→ INFORMATION SUPPLIED:

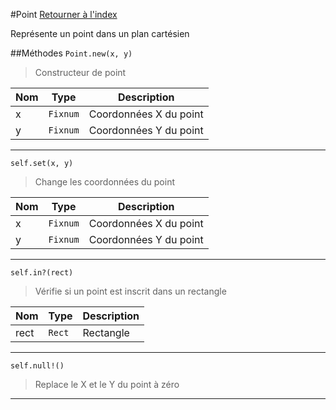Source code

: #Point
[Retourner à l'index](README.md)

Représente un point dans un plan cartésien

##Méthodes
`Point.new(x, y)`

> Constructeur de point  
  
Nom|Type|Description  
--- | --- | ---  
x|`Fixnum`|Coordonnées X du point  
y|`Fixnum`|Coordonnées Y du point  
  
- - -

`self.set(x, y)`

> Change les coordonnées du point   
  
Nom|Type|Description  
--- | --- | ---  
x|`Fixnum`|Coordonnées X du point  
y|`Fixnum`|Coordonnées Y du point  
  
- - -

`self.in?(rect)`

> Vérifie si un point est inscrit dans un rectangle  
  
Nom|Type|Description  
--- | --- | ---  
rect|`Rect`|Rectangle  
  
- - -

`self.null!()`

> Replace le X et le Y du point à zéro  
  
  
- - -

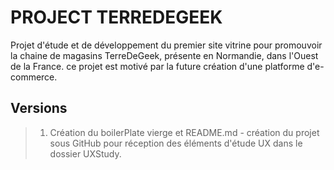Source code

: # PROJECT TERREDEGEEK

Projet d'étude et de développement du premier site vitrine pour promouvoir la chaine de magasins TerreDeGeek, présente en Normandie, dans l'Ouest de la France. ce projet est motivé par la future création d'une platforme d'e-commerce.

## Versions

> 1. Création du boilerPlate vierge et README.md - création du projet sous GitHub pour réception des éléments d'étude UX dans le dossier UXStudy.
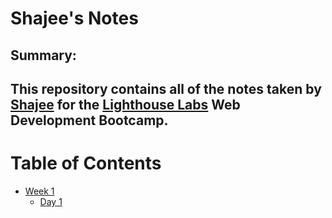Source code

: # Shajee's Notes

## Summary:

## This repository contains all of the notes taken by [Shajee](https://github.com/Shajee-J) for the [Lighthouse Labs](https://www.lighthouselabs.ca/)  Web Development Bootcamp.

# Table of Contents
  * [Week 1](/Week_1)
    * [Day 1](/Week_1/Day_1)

→ WHAT IS EXPECTED: Copy all of the lines above with every "Fixnum" changed to "Integer" and nothing else altered. Omit the pictures.

→ WRITTEN ANSWER:
Source code

: #Point
[Retourner à l'index](README.md)

Représente un point dans un plan cartésien

##Méthodes
`Point.new(x, y)`

> Constructeur de point  
  
Nom|Type|Description  
--- | --- | ---  
x|`Integer`|Coordonnées X du point  
y|`Integer`|Coordonnées Y du point  
  
- - -

`self.set(x, y)`

> Change les coordonnées du point   
  
Nom|Type|Description  
--- | --- | ---  
x|`Integer`|Coordonnées X du point  
y|`Integer`|Coordonnées Y du point  
  
- - -

`self.in?(rect)`

> Vérifie si un point est inscrit dans un rectangle  
  
Nom|Type|Description  
--- | --- | ---  
rect|`Rect`|Rectangle  
  
- - -

`self.null!()`

> Replace le X et le Y du point à zéro  
  
  
- - -

Source code

: # PROJECT TERREDEGEEK

Projet d'étude et de développement du premier site vitrine pour promouvoir la chaine de magasins TerreDeGeek, présente en Normandie, dans l'Ouest de la France. ce projet est motivé par la future création d'une platforme d'e-commerce.

## Versions

> 1. Création du boilerPlate vierge et README.md - création du projet sous GitHub pour réception des éléments d'étude UX dans le dossier UXStudy.
Source code

: # Shajee's Notes

## Summary:

## This repository contains all of the notes taken by [Shajee](https://github.com/Shajee-J) for the [Lighthouse Labs](https://www.lighthouselabs.ca/)  Web Development Bootcamp.

# Table of Contents
  * [Week 1](/Week_1)
    * [Day 1](/Week_1/Day_1)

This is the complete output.